Carl Banks pavlovevidence at gmail.com
Mon Dec 14 17:05:24 EST 2009


On Dec 14, 7:21 am, exar... at twistedmatrix.com wrote:
> Note, I know *why* the implementation leads to this behavior.  I'm
> asking why "the devs" *accept* this.

As noted, the problem isn't with generators but with iteration
protocol.  The devs "allowed" this because it was a necessary evil for
correct functionality.  As the system is set up it can't discriminate
between a legitimate and a spurrious StopIteration.  (Which is why
Steven and others called you out for suggesting that the compiler has
to read your mind.)

However, as far as I'm concerned there is no reasonable argument that
this behavior is good.  So how, hypothetically, would one go about
fixing it, short of ripping out and replacing the existing machinery?
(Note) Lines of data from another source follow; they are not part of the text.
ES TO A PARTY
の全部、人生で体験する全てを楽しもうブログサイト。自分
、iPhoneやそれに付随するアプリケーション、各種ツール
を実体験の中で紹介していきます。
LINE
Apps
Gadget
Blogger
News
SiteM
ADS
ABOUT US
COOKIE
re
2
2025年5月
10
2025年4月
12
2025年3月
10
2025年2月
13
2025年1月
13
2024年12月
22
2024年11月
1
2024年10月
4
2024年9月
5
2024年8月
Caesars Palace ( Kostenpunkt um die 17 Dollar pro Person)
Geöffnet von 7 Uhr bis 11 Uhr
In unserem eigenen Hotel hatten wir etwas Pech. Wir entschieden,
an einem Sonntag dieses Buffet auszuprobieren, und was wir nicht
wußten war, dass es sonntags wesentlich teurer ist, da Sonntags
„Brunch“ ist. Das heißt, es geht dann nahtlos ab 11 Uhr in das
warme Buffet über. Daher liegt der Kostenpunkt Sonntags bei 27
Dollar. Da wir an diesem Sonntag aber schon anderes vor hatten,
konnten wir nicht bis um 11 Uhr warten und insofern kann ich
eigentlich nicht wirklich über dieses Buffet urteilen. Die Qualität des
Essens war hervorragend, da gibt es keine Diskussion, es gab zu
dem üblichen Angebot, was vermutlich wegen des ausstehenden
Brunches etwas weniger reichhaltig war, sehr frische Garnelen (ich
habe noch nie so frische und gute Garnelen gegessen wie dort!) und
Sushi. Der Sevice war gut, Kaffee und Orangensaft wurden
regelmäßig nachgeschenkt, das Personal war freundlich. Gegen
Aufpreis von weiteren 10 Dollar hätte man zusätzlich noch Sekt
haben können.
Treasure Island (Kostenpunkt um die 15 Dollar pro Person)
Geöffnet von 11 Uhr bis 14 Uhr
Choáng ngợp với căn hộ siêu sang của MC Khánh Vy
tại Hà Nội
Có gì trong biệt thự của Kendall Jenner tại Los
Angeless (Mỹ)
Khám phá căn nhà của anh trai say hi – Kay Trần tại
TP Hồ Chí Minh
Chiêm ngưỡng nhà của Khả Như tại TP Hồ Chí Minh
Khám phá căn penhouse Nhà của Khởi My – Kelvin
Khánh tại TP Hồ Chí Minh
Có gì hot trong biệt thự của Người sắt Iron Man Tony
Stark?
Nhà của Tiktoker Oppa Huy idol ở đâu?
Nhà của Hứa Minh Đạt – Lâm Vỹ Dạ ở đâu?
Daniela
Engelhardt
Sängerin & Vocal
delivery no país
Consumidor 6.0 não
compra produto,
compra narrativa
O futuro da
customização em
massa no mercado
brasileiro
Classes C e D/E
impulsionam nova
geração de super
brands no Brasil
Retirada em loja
The first argument is that StopIteration has no place within a
generator expression.  Therefore a generator expression (but not a
generator function) could deliberately catch StopIteration and raise a
different exception.

I don't like it, though: who says that StopIteration has no place
within a generator expression?  Currently it's possible to do
something like this to terminate a genexp early, and I won't the one
saying you shouldn't do it.

def stop(): raise StopIteration

list(x or stop() for x in stream)

(Though personally I'd bite the bullet and write it as a generator
function).

What else?  The way I see it, when you throw StopIteration you are
trying to stop a specific generator.  Therefore StopIteration should
(somehow) contain a reference to the generator that it's being applied
to.  Perhaps it can be obtained by crawling ths stack, which shouldn't
be a significant penalty (it'd be only called once per iteration, and
most of the time it'd be only one or two frames up).  The looping
logic within Python should check whether the reference matches the
object it's iterating over; if not it raises a LeakyLoopException or
something like that.

I haven't thought this out though, I'm just kind of throwing this out
there.  Any issues?


But to answer your question, I think "simple is better than complex"
rules the day.  Right now StopIteration stops an iteration, simple as
that.  Any fix would add complexity.